Attempting to carry out my usual procedure, I sat across from their open carrier with a book, hoping they would drift out to me. One hour passed. Nothing. Two, three. By then, the sun had set and the kittens were still stubbornly scrunched into one corner of the carrier. This prompted a new approach. I plated their nightly dinner and placed it at an equal distance between me and the carrier. The aroma immediately had them poking their noses out into the open. Then, I began to read aloud. Even at a low volume, my voice sent them flying back into the corner. I changed my tune, speaking slowly and softly to the point where my words were barely decipherable. It took a surprising amount of focus to control my breathing and keep the sound smooth, and the kittens still flinched at any harsh consonants or “s” syllables. Yet the kittens did clear the plate, and they continued to do so as I inched the plate closer to me at every meal. After a week, they were eating on my lap.
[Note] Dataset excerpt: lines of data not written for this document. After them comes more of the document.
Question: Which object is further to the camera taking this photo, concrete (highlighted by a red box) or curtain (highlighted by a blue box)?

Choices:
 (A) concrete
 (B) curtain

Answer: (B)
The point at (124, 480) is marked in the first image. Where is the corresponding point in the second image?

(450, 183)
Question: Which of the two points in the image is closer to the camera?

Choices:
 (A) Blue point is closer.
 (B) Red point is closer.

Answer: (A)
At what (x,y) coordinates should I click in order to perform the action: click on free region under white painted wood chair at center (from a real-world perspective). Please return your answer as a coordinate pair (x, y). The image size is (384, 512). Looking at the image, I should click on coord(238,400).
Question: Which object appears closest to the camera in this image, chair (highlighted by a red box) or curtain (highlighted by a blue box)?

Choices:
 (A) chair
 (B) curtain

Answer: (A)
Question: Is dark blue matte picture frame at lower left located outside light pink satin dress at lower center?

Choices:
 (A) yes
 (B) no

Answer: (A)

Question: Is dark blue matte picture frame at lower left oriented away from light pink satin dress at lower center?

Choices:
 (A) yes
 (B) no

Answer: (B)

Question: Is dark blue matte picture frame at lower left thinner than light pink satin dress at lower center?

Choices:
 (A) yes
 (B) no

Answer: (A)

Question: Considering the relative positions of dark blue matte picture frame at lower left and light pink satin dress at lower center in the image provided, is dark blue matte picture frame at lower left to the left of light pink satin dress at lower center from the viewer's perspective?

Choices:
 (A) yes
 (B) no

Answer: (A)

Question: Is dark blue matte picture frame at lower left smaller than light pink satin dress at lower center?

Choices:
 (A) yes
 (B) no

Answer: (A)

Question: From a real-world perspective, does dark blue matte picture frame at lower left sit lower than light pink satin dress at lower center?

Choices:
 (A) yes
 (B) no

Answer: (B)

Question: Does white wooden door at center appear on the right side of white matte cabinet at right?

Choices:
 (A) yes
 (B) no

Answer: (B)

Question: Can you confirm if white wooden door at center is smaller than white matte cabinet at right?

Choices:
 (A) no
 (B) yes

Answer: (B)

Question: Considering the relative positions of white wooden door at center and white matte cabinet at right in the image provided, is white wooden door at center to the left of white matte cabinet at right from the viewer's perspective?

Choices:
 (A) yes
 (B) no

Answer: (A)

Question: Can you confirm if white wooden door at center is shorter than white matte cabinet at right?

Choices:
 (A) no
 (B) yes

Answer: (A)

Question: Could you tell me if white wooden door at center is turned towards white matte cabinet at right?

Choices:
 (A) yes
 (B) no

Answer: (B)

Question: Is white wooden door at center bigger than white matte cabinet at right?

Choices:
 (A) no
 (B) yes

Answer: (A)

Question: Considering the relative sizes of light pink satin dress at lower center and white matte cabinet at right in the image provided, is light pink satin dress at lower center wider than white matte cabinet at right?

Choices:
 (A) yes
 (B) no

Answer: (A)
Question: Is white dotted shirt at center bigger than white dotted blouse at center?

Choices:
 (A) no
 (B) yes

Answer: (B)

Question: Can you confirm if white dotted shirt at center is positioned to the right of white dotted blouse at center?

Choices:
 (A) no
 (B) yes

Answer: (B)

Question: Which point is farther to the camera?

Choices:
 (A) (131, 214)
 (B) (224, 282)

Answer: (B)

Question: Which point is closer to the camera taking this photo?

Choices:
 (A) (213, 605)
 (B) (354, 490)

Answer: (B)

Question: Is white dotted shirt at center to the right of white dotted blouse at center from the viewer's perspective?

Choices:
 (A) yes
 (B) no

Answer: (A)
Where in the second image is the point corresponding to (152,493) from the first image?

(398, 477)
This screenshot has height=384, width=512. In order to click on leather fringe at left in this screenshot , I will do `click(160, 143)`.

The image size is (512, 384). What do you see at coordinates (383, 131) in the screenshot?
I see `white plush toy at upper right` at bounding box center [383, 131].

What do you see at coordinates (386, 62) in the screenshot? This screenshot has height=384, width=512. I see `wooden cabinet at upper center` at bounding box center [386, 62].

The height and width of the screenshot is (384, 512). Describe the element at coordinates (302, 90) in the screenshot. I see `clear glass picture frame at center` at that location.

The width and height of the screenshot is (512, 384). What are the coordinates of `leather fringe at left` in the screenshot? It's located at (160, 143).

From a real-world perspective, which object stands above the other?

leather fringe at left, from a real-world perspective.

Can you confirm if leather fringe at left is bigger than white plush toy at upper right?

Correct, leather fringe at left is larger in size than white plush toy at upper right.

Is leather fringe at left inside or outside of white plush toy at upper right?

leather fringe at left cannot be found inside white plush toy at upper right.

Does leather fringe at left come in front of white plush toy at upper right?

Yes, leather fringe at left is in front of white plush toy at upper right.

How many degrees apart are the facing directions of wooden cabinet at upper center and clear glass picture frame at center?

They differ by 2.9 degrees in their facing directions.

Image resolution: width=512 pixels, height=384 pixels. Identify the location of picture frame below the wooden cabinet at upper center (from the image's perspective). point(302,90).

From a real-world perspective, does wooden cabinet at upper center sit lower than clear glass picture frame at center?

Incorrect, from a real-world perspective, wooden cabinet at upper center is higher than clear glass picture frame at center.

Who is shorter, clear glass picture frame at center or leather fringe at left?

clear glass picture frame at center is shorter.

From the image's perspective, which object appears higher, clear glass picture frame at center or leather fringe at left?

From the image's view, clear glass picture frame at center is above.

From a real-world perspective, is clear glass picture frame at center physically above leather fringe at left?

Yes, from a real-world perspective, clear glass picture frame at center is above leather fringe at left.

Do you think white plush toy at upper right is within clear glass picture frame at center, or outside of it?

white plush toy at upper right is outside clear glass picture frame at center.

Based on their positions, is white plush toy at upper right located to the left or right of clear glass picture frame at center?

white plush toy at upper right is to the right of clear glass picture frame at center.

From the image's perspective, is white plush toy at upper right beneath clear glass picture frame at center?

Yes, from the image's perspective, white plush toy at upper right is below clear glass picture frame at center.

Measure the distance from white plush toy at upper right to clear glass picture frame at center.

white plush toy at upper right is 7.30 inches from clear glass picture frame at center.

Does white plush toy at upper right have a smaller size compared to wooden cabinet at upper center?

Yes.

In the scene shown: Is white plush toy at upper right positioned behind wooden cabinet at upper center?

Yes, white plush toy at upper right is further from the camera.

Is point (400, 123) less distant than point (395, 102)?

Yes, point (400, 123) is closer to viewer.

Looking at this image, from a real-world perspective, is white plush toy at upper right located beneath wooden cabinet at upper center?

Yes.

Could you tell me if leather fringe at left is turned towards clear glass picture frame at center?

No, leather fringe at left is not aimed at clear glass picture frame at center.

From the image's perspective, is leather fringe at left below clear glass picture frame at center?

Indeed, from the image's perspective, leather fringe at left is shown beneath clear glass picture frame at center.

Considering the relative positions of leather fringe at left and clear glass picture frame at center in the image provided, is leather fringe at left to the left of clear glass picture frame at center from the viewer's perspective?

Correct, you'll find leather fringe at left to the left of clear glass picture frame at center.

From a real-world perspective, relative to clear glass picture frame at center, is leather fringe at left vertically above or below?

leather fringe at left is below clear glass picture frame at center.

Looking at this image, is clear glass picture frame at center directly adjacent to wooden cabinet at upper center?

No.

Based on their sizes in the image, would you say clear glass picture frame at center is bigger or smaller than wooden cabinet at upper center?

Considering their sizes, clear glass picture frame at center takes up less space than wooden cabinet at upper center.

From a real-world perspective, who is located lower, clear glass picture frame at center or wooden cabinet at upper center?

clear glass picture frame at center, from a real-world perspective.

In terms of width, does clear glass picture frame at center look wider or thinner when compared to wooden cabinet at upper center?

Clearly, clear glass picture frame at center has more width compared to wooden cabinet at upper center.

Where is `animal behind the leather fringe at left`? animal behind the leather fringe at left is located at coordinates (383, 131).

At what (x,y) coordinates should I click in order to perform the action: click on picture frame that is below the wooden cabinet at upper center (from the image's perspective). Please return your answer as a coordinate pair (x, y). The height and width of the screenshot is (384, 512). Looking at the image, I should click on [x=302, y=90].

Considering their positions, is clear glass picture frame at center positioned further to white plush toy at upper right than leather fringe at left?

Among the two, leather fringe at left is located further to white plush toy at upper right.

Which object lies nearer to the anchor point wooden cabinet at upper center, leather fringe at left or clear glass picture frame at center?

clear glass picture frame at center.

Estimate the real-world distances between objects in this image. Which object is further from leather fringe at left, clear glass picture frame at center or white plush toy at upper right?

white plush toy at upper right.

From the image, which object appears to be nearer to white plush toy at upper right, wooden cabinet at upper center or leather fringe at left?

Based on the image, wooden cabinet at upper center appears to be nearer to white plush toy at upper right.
At this point, I could pet them as they ate, but the moment the food disappeared, they went back to hissing. Progress had plateaued, and my faith in myself was wavering. Only when I was on the precipice of giving up did the first kitten begin to purr at my touch. 


The kittens’ development seemed to accelerate exponentially after this milestone. I was giddy with relief once all four kittens were adopted into safe homes, but I lingered on the way that I had nearly let self doubt ruin their futures. My patience, the virtue that I prided myself on the most, had not been as strong as I thought. The experience reminded me that the acquisition of knowledge is fluid; most of the best lessons emerge only after one overcomes a significant amount of adversity, and mastery of a single skill is impossible when the world is constantly developing. A willingness to be vulnerable by immersing oneself in the present seems to be the key to growing as a learner, and as a human. One can never become complacent in an ever-shifting world. In the end, these four riled up furballs taught me that vulnerability and courage can be one and the same.